Let’s assume that you have taken Jennifer Matt’s advice on web-to-print. You have purchased a single print e-commerce solution only after you sorted out your strategy, purchased features based off product workflow needs, launched fast and fixed even faster, and figured out a marketing plan to get users to the site.
Now let’s look at a few areas where your site and software should be headed next. Most of these features and best practices can already be found at the big e-commerce sites like Amazon.
Responsive Web Design
The importance of mobile is growing. Within the past month the number of smartphone users in the US surpassed non-smartphone users. (Yes, we are all getting smarter.) Today we are far more likely to check e-mail, surf the web, use single purpose apps, and check-in to social media than we are to purchase something. But that is changing as consumers are getting more comfortable with the technology and as the apps and interfaces improve. According to the annual IMRG survey 38% of users have completed a purchase with their phones, up from 23% only two years earlier.
Targeting all the mobile devices, with their myriad screen sizes, has been difficult. Odds are you cannot, should not, and will not invest in the development too look good on the iPhone while ignoring all of the Android phones. With CSS3 and HTML5 you shouldn’t have to. Using media queries you can find out the information needed to have the page content scale to fit that devices resolution, orientation, and resolution. The pages and content can re-flow because each element is defined in relative instead of absolute size.
[Find more information on responsive design with the tutorials at Smashing Magazine.]
All Around WYSIWIG
E-commerce, especially for print service providers, needs to be user installable (if not a SaaS offering) and configurable. Creating pages, adding products, and configuring options should be simple enough not to require a programmer. The site design should be done through templates or a what-you-see-is-what-you-get editor — more like using Illustrator, less like creating CSS. Extending and adapting the functionality of the storefront should also be as easy as installing/enabling a plug-ins or adding a widget. Have we not learned anything from the use of plug-ins and widgets for web browsers, WordPress, etc?
While most of these issues are found with self-hosted web-to-print software, the SaaS packages often have a slightly different problem. These cloud based solutions lack the flexibility and customization typically found with packages you install and host on your own hardware and network. The end result is that the cloud solutions need the sophistication self-hosted web-to-print systems while they need the simplicity of the former.

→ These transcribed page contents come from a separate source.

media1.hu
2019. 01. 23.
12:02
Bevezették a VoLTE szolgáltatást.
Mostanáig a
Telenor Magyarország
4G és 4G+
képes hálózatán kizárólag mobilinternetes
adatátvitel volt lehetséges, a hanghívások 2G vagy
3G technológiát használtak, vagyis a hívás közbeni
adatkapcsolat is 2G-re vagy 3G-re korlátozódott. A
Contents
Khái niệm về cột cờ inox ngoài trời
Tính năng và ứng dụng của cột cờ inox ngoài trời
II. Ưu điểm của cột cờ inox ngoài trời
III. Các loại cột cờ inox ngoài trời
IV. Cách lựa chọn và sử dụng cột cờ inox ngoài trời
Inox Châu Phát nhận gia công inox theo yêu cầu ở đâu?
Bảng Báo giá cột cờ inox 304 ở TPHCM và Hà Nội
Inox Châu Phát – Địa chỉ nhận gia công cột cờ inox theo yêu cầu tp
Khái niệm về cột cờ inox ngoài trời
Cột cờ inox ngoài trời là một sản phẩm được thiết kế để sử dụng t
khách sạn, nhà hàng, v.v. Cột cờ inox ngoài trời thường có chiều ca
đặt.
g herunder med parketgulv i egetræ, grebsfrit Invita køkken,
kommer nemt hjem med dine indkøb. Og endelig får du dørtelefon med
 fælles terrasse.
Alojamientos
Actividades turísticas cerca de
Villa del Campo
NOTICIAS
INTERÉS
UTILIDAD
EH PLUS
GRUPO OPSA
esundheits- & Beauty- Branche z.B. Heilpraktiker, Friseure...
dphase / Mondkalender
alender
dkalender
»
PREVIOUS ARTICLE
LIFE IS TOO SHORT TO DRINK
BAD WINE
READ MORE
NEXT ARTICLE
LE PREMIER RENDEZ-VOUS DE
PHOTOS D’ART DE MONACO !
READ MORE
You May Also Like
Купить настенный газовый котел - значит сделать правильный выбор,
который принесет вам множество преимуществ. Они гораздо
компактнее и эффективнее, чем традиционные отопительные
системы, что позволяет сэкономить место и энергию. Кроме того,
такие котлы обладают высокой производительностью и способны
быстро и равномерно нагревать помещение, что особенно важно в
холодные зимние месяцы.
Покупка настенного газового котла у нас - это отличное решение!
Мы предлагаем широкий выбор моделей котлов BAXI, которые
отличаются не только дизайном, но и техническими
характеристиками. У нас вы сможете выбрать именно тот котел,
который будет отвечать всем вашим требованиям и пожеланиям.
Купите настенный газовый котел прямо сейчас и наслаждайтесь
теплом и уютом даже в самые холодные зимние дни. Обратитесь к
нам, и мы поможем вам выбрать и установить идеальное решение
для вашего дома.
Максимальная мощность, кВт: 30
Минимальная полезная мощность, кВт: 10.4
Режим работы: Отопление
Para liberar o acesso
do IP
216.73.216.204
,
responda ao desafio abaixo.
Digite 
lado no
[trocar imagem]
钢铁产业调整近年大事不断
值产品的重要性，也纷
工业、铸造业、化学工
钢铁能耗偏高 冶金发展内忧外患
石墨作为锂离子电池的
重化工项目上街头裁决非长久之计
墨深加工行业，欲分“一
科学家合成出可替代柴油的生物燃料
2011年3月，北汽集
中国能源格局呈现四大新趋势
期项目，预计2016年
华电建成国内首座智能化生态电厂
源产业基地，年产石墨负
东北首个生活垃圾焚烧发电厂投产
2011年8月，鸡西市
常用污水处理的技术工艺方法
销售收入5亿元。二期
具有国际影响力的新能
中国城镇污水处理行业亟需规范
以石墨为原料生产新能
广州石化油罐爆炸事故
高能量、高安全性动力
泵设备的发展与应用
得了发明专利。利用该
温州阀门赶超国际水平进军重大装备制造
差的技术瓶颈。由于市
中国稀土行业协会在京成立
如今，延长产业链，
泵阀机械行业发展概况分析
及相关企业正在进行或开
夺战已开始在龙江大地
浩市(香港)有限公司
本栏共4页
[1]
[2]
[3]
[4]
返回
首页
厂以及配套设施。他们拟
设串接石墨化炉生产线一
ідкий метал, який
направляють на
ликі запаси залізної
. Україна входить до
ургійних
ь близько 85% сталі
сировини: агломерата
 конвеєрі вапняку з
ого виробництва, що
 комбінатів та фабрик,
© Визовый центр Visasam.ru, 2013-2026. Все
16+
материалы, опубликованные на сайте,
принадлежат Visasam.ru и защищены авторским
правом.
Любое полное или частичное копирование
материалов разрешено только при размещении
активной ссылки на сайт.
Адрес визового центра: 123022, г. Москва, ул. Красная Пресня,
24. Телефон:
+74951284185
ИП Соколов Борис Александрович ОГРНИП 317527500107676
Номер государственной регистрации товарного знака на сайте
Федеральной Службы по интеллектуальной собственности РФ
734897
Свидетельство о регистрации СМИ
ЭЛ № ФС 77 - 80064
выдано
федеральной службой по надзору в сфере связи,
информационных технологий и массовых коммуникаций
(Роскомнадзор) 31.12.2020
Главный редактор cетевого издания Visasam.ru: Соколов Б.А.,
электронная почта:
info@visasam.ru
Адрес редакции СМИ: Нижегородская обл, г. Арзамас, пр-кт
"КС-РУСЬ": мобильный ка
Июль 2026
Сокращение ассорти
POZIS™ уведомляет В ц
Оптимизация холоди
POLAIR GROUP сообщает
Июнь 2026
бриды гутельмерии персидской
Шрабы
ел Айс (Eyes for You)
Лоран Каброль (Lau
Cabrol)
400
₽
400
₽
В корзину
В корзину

Follow the Customer’s Bread Crumbs
Unlike buying something in a store, e-commerce allows you to track the specific actions of your customers. Using Google Analytics (or something similar) you can track the basics from the number of unique visitors to the number of page views. The next step is to start using analytics in more advanced ways such as tracking user behavior and monitoring clicks-to-conversions to determine the value of specific marketing funnels like social media. The data is there. It is just a matter of using the proper tools in the proper way. This should be a discussion point with your vendor.